Afraid for St. Nick’s safety, Edwards went to the kitchen and filled a big dishpan with water. Stumbling back into the den, his young legs nearly buckling under the weight, he doused the chimney flames.

“My dad wasn’t too thrilled about that,” Edwards told fellow “guests” Wednesday at The Guest House in Gainesville.

He was among about a dozen others who got a visit not only from Santa, but from the entire Foote family — a traveling troupe of Christmas carolers and purveyors of holiday cheer.

The Foote family has been visiting The Guest House — a private, nonprofit agency serving the elderly who have Alzheimer’s or dementia —  as part of an annual Yuletide tradition 20 years strong.

Donning artificial elf ears and Santa Claus hats, the Footes sang Christmas songs and passed out gifts. Patients, or “guests,” took turns sitting next to Santa Claus and telling him what they wanted for Christmas.

Dean Foote said he and the family enjoy it.

“We come here, we sing a few songs, and then Santa Claus comes out and talks with the people here,” Foote said.“We get a thrill out of it, and it’s something of a family tradition for us at this point.”

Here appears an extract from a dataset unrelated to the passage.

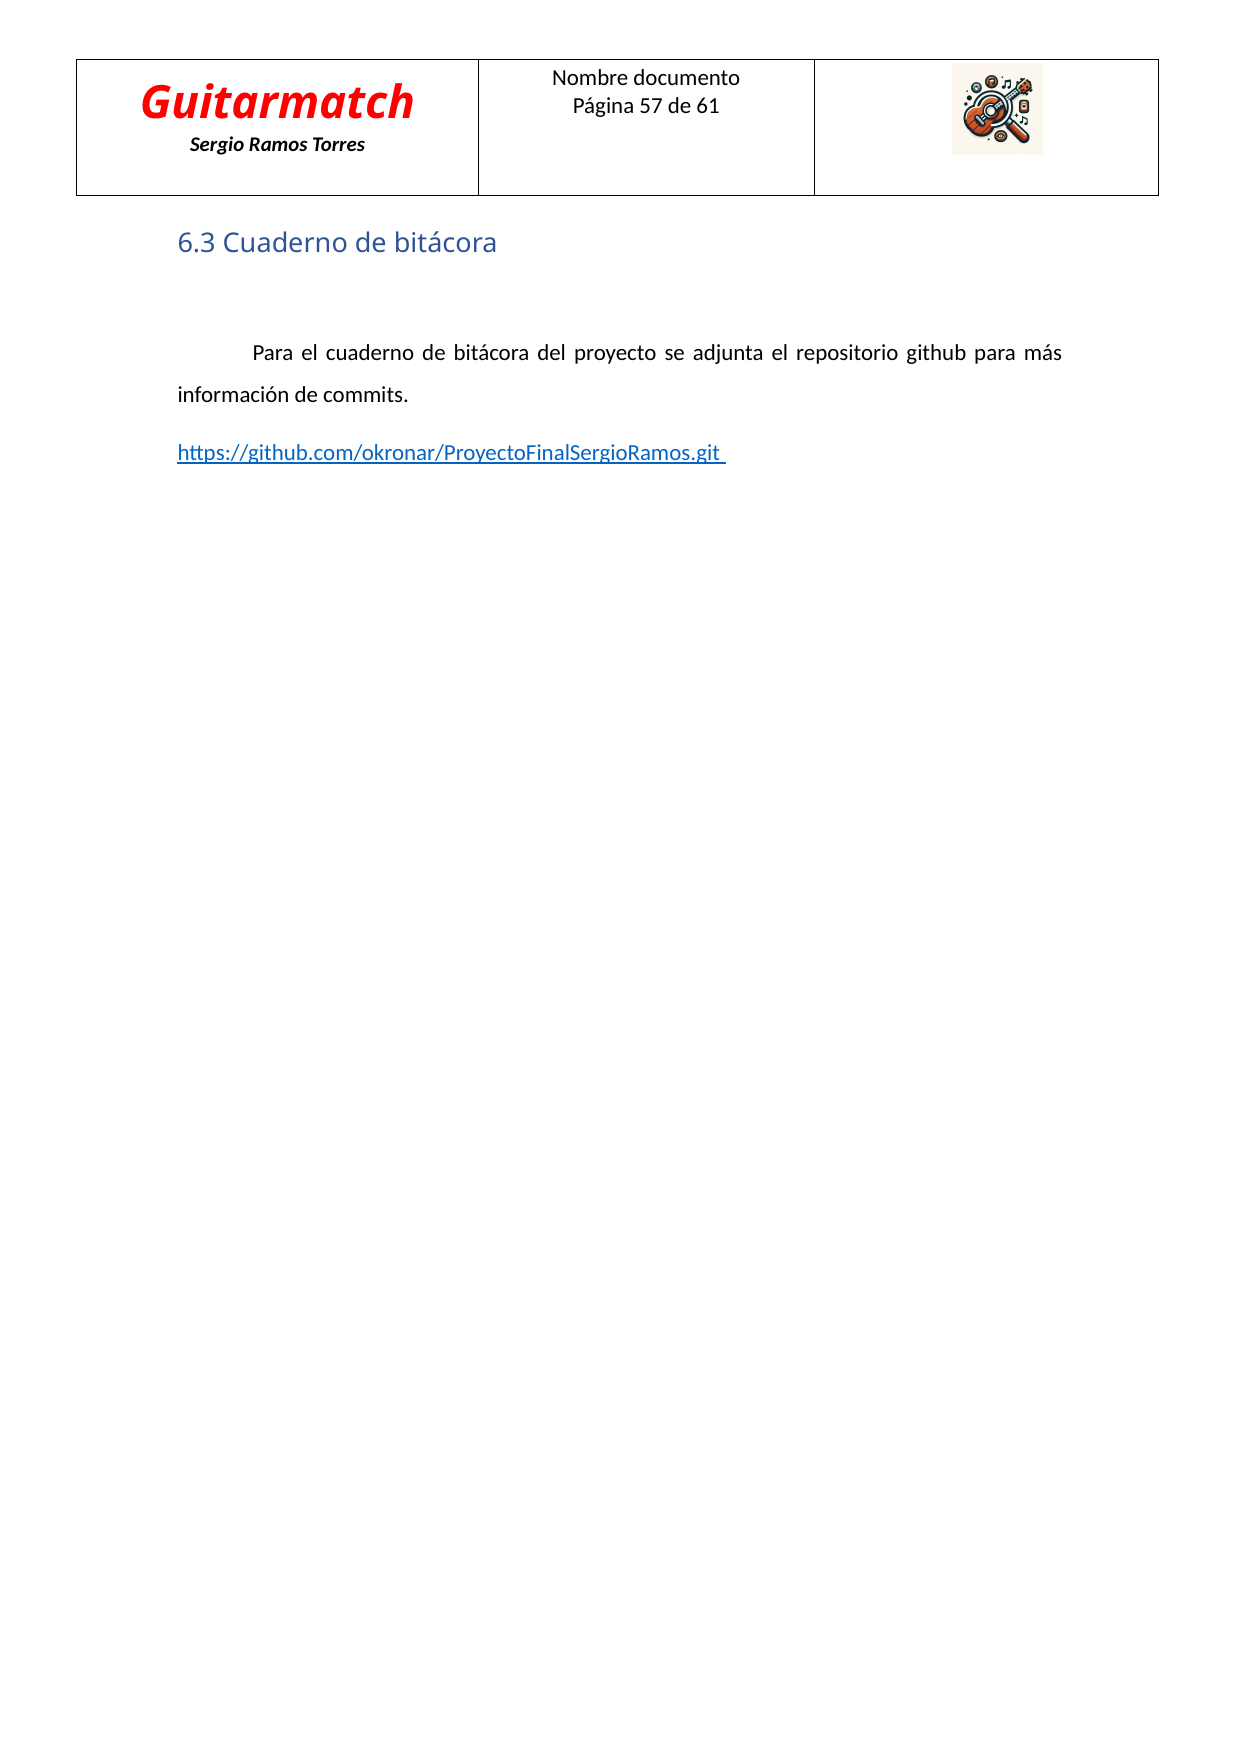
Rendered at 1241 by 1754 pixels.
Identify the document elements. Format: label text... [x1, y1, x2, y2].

Including Foote and his wife, Sue, there were about 15 members of the family — Foote’s grandchildren and great-grandchildren were in attendance, as well.

Foote said he is a strong supporter of what The Guest House does.

Providing medical care, food and activities for those with Alzheimer’s or dementia, the agency is open Monday through Friday, offering day care for the elderly.

The Guest House Executive Director Dana Chapman said it means a whole lot to the patients.

“For some of our clients … this is their family. Some of our guests may live alone,” Chapman said. “They might not get a holiday meal. They might not have the opportunity to get out that much. This is their Christmas.”

She said guests like Edwards get to share their childhood stories about Christmas or talk with other members of the Foote family.

“It’s a great time for them,” Chapman said. “We’re always excited to see (the Footes) every year.”